Last August, my bestie and I planned to meet up in Croatia, splash around in the ocean for a few days, before meeting up with her fella & friend in Slovenia. This seemed like a great chance for me to complete my PADI Advanced Open Water course, which opens up another world (18-40 meters deep) of diving.
I chose Dive Center KRK, and we rolled up in our giant green campervan the night before to make sure we were all set for the course and for Lisa to be my dive buddy on the training dives. At the dive centre, before we headed out, we were introduced to my instructor, Helmi. He has completed over 10,000 dives, and has spent over 3 years of his life under water! Amazing! We cruised out to the first dive site Mair Wand, where I completed a ‘peak buoyancy dive’ which essentially involved a lot of going up and going down try to gain additional control and to finesse your positioning and trim in the water. Basically, the goal is to become effortlessly graceful, which is how I live my life (lolz). Even though the sun was hot that day (33°C), as soon as you descend, the water is ”fresh,” dropping to 14-15° at 25 meters down, necessitating a 7.5mm thick wetsuit and hood. Basically, putting them on at the surface was a total and utter sweat-fest, until we learned the hack of wriggling into the wetsuits whilst floating in the water. The next dive on my AOW course was the one that I was most nervous for – navigation. While I delude myself into thinking I have a “natural” sense of direction, I also struggle enough with daily life that I know that my orienteering skills may not be optimal. After a brief refresher on orienteering, I SUCCESSFULLY navigated us to the wreck (Paula Wreck dive site) and even back to the boat. So pro. The next dive was a night dive. This dive site is accessible through a small cave, which opens up to a small stoney beach (which is likely why it is called “Secret Beach”). While night dives don’t tend to be my favourite, we did get to see an octopus and tons of sleepy fish. The most magical moment of the night dive was when I looked up towards the surface to see hundreds of sleeping silver fish, which looked like a surrealist version of starry night.
The next day, we dove Blue Point Cave. It was a wonderfully chilled dive, and I felt relaxed and meditative throughout, savouring the colourful corals and families of fan fish. Lisa, ever the fan of delicious delicious oxygen, decided to complete the Nitrox course, so here she is doing the learning.The final and most dramatic dive of my AOW course was the deep dive at Lighthouse Plounik. One of the demos our instructor had planned was to let his reg freeflow at depth so we could see how quickly the air depletes. When we were at 32 meters, Alex started the demo, but unfortunately, the combination of the cold water and the cooling effect of the compressed air as it flows out of the tank meant that once he finished the demo, his reg was open, continuing to freeflow oxygen. Lisa and I quickly noticed that things had gone awry, and she casually handed him her second reg while I swam up to help him turn off the tank, pause, and turn it back on. Fortunately, this solved the issue, and we ended the dive soon after. This incident did give us bragging rights for the rest of the trip for how we are gawd damn HEROS, just swimming around SAVING LIVES. NBD.
Later, in the trip, we popped by Viking Diving Centre in Hvar for a fun dive, which definitely wins points for having a picturesque dive centre!We cruised out to Stambedar with our dive master, and had a fantastic dive!This was one of the first times I dove with the GoPro, so even got some footage of us being best buddies underwater! (#SorryNotSorry for the on-the-nose choice of music for this video)
While a few others ended their dive as they ran low on air, Lisa and I were permitted to continue exploring for a bit near the boat. However, after a few minutes, our dive master came over and signalled dramatically that we needed to end the dive RIGHT NOW! When we surfaced, we saw that a huge thunderstorm was blowing in, and we rushed into the boat and back to shore. From the relative safety of the dive centre, we watched sheets and forks of lightning dramatically split the sky. While we had hoped to head out on the water that afternoon to explore some nearby islands (you can rent boats inexpensively in Hvar), the turn in the weather made it a perfect afternoon for a team nap before eating all the delicious sea food.

● ● ● ● ● ● ●

* WHAT TO WORK ON *
A – In the Croatia diving post, what thickness of wetsuit did the cold water call for?
B – Return everything from "Later, in the" down to "for this video)" in the Croatia diving post, word for word.
You won't need the listing for any of this.

● ● ● ● ● ● ●

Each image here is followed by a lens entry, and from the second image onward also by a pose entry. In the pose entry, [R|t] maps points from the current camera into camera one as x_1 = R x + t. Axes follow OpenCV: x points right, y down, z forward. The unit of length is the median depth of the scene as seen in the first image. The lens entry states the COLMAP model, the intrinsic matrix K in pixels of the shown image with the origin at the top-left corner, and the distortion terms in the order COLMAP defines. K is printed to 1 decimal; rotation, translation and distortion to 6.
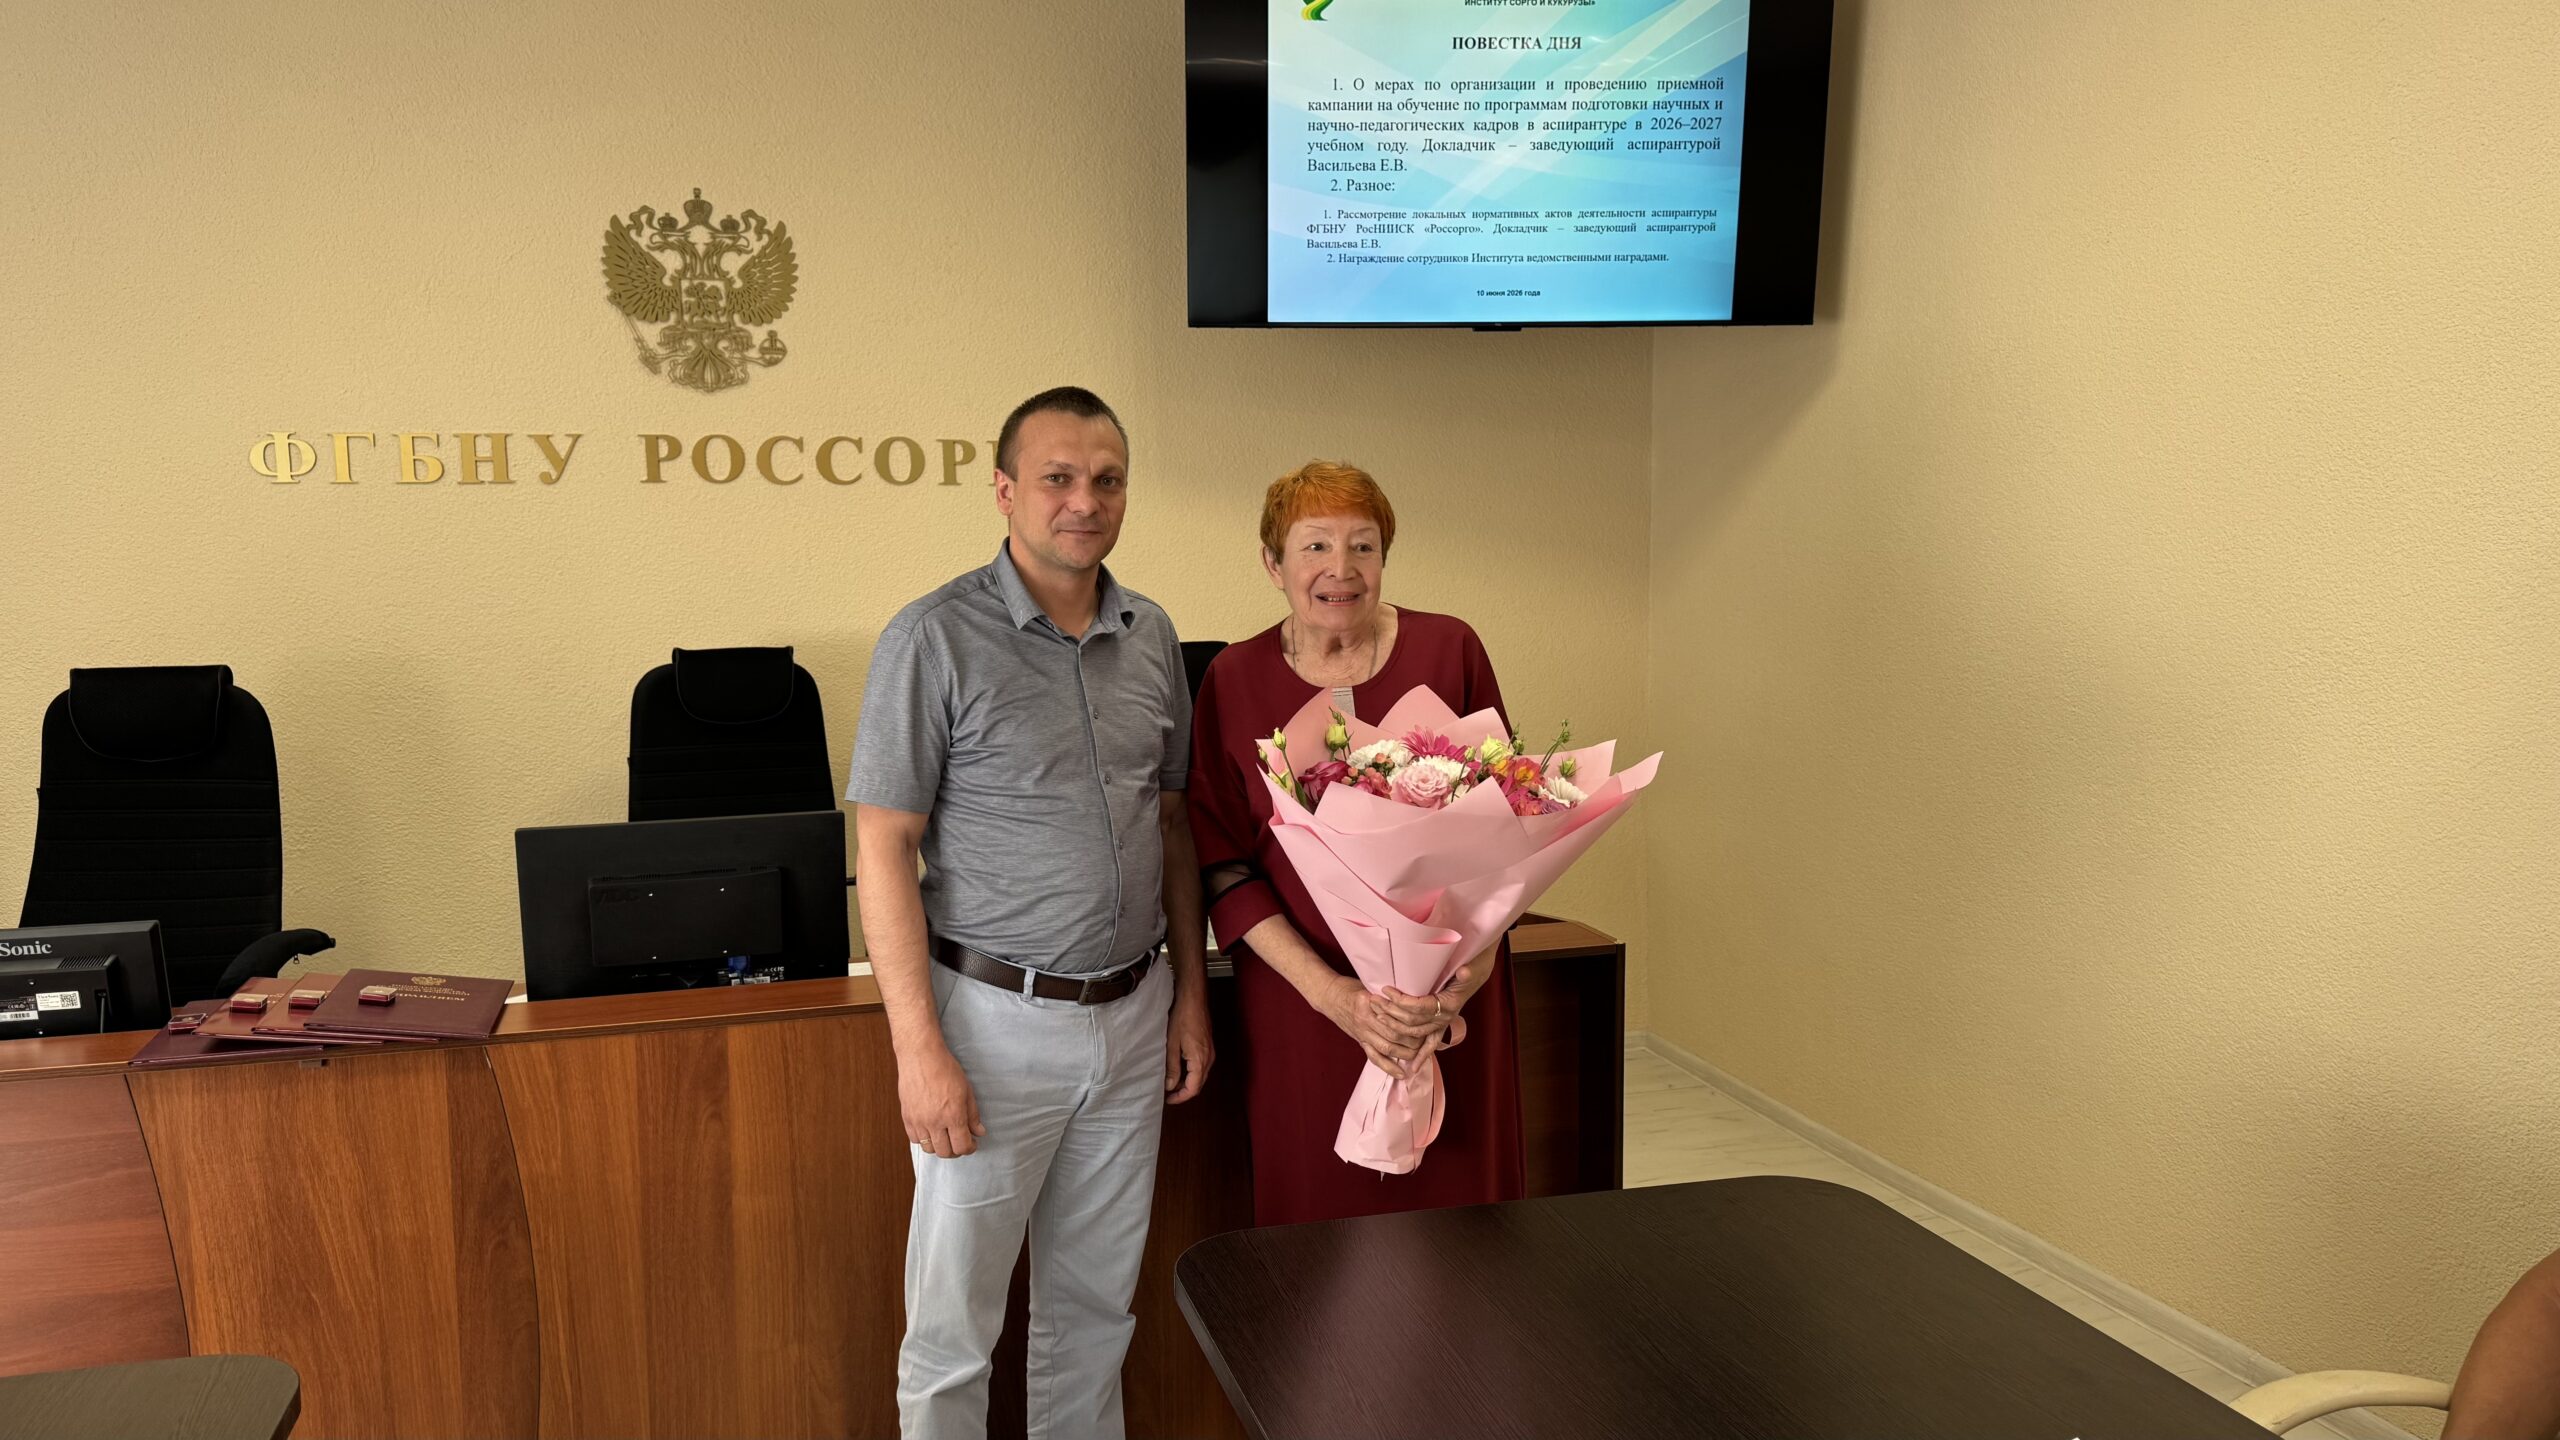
lens RADIAL K [[1804.6, 0, 1298.3], [0, 1804.6, 718.8], [0, 0, 1]] dist [0.055828, -0.072842]
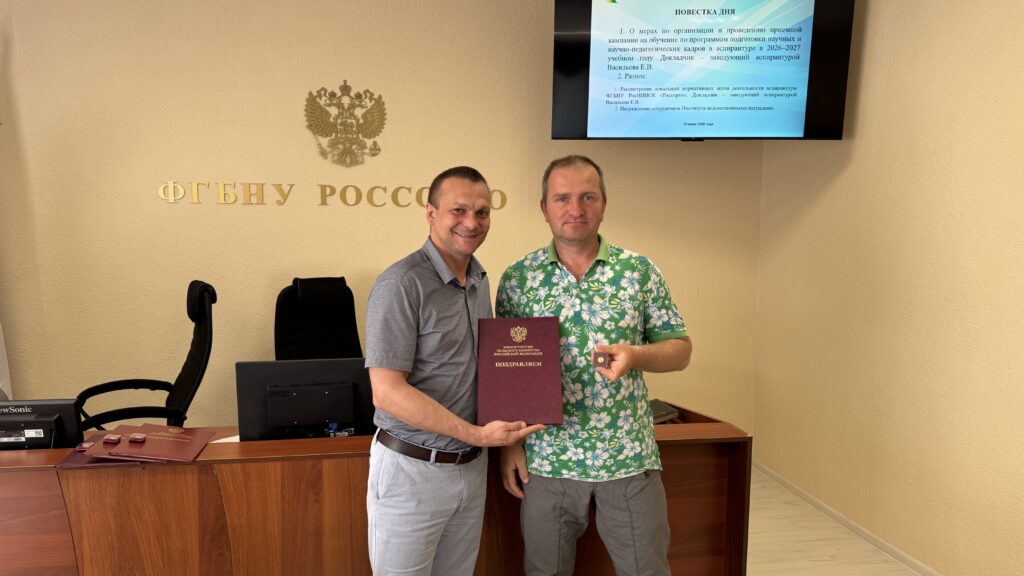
lens RADIAL K [[720.4, 0, 516.2], [0, 720.4, 287.7], [0, 0, 1]] dist [0.073082, -0.116498]
pose [[0.993115, 0.028374, -0.113656, 0.002494], [-0.030439, 0.999401, -0.016475, -0.016122], [0.113120, 0.019821, 0.993384, 0.104957]]
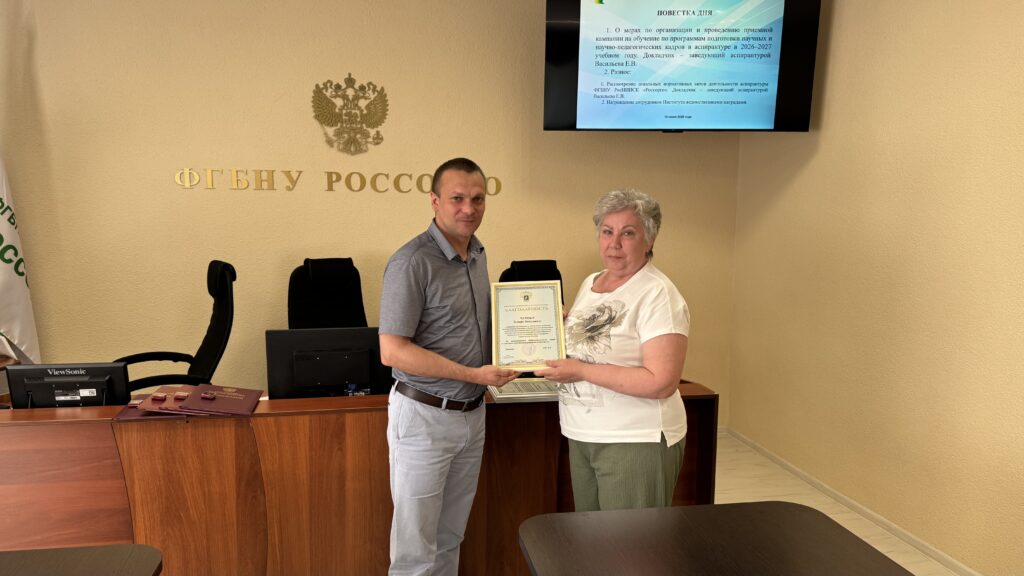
lens RADIAL K [[720.6, 0, 526.0], [0, 720.6, 292.1], [0, 0, 1]] dist [0.072424, -0.127797]
pose [[0.995748, 0.029431, -0.087287, 0.006793], [-0.028814, 0.999550, 0.008324, -0.006561], [0.087492, -0.005773, 0.996148, 0.026985]]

● ● ● ● ● ● ●

* EXERCISE RESPONSES *
A – A 7.5mm thick wetsuit, worn with a hood.

B –
Later, in the trip, we popped by Viking Diving Centre in Hvar for a fun dive, which definitely wins points for having a picturesque dive centre!We cruised out to Stambedar with our dive master, and had a fantastic dive!This was one of the first times I dove with the GoPro, so even got some footage of us being best buddies underwater! (#SorryNotSorry for the on-the-nose choice of music for this video)